A couple of well-seasoned guys from near Gore deserve credit for Groundswell, writes Mark Chamberlain.
A COUPLE OF LAZY SUNDAYS AGO, I caught the movie ‘The Iron Lady’ about the former Prime Minister of Britain, through the tumultuous 1980s. Margaret Thatcher had a great line referring to the changing nature of politics: “it used to be about trying to do something, but now it is more about trying to be someone”. Fast forward 30 years and the Iron Lady’s words are still relevant.
The public, in my opinion, seem to vote our leaders in on their looks, sympathetic head tilts, hugs, and as a friend of mine says – pixie dust, rather than on their deeds.
Former Prime Ministers Rob Muldoon and David Lange, who both had faces only a mother could love, would be unelectable in this day and age. The same could be said of Ms Ardern if she were morbidly obese for instance. She would be a Nevillenobody still working down at the local chippie.
Anyway, the movie got me thinking about a couple of ‘doers’ in my local community. Bryce McKenzie and Laurie Patterson are near-septuagenarians (a fancy word for knocking 70).
For once the competitive nature of the rural and urban communities was put aside to show our collective frustration and solidarity. It was a visual extravaganza of all that makes a town like Gore not only survive but thrive.
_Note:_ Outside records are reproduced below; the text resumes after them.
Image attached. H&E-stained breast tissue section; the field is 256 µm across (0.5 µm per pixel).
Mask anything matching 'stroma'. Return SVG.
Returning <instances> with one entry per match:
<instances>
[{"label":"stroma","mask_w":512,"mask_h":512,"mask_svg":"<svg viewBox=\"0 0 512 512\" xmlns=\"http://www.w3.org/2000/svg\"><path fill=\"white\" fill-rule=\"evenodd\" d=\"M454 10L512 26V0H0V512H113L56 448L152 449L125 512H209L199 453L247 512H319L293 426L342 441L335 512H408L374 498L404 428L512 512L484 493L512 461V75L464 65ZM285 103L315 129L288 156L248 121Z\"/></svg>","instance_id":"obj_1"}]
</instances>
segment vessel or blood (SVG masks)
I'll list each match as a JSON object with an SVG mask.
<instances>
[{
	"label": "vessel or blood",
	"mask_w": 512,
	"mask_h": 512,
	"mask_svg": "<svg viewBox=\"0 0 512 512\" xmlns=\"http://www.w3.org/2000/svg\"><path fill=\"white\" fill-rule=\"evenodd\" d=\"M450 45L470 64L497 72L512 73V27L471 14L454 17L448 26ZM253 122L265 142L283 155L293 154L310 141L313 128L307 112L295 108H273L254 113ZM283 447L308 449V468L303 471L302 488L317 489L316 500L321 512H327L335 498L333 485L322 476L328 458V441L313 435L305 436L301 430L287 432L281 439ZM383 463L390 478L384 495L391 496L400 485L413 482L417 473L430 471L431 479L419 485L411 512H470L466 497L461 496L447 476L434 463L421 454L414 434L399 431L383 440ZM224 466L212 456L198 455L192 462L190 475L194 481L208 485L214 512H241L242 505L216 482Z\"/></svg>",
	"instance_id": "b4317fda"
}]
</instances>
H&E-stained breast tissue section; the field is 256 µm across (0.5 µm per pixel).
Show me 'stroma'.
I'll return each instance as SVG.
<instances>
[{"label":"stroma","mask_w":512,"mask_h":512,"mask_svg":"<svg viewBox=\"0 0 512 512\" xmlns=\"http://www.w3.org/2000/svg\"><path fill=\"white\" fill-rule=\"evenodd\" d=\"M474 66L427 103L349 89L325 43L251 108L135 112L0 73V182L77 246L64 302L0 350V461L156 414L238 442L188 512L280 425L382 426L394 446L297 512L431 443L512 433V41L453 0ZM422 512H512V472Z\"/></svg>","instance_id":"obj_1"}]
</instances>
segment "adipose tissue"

Their name recognition may be low, but their protest group Groundswell is high on the radar of the ninth floor of the Beehive. They have, not once, ever tried to BE anyone, but have relentlessly tried to DO something about the issues facing farmers. While a lot of us mere mortals initially sat on our hands, these guys along with a few others have created, what seems to be, a stirring deep inside of us, a swelling of rigid rural pride.
This culminated in a day of national protest in 57 centres – with Gore as the epicentre. For once the competitive nature of the rural and urban communities was put aside to show our collective frustration and solidarity. It was a visual extravaganza of all that makes a town like Gore not only survive but thrive.
On that day, I feel we finally (pardon my French) grew a pair and gave them a good old-fashioned rub right in the face of Ms Ardern and her liberal elites sheltering in the Capital – speaking figuratively of course.
The day of protest brought out good people with good intentions and coincided with both school holidays and good weather. We made sure that the three youngest Chambos were not only there, but that they clearly understood why.
One disappointment was the absence of any of our farmer co-operatives being visual, instead running for the hills under a cloak of political correctness and wokeness. Perhaps they were forgetting who owns the co-operatives in the first instance and whom they rely upon for their incomes and company vehicles, without which they will struggle to tow their boats around at Christmas time?
Continuing to sit on fences will not only give you a sore bum but will also cost you business in the future, I suspect.
Also, a big welcome aboard the bandwagon to a couple of ageing rural radio announcers and their well-known contributing farmers, who have often undermined Bryce and Laurie’s efforts. Better late than never.
It will be interesting to see how this plays out. The Government has been given till August 16 to respond to Groundswell’s concerns. The support that this group has got would surely have you believe that the Government could not ignore it… but my guess is, they will.
To Bryce and Laurie, I salute you. I think it is fair to say that Labour’s recent 10% drop in the polls, is partly due to your efforts. If this can be achieved by a couple of unassuming farmers from West Otago, who have had more than a few trips around the sun, what can be achieved0 if we all support their efforts?
Oh and yes, calving has started well.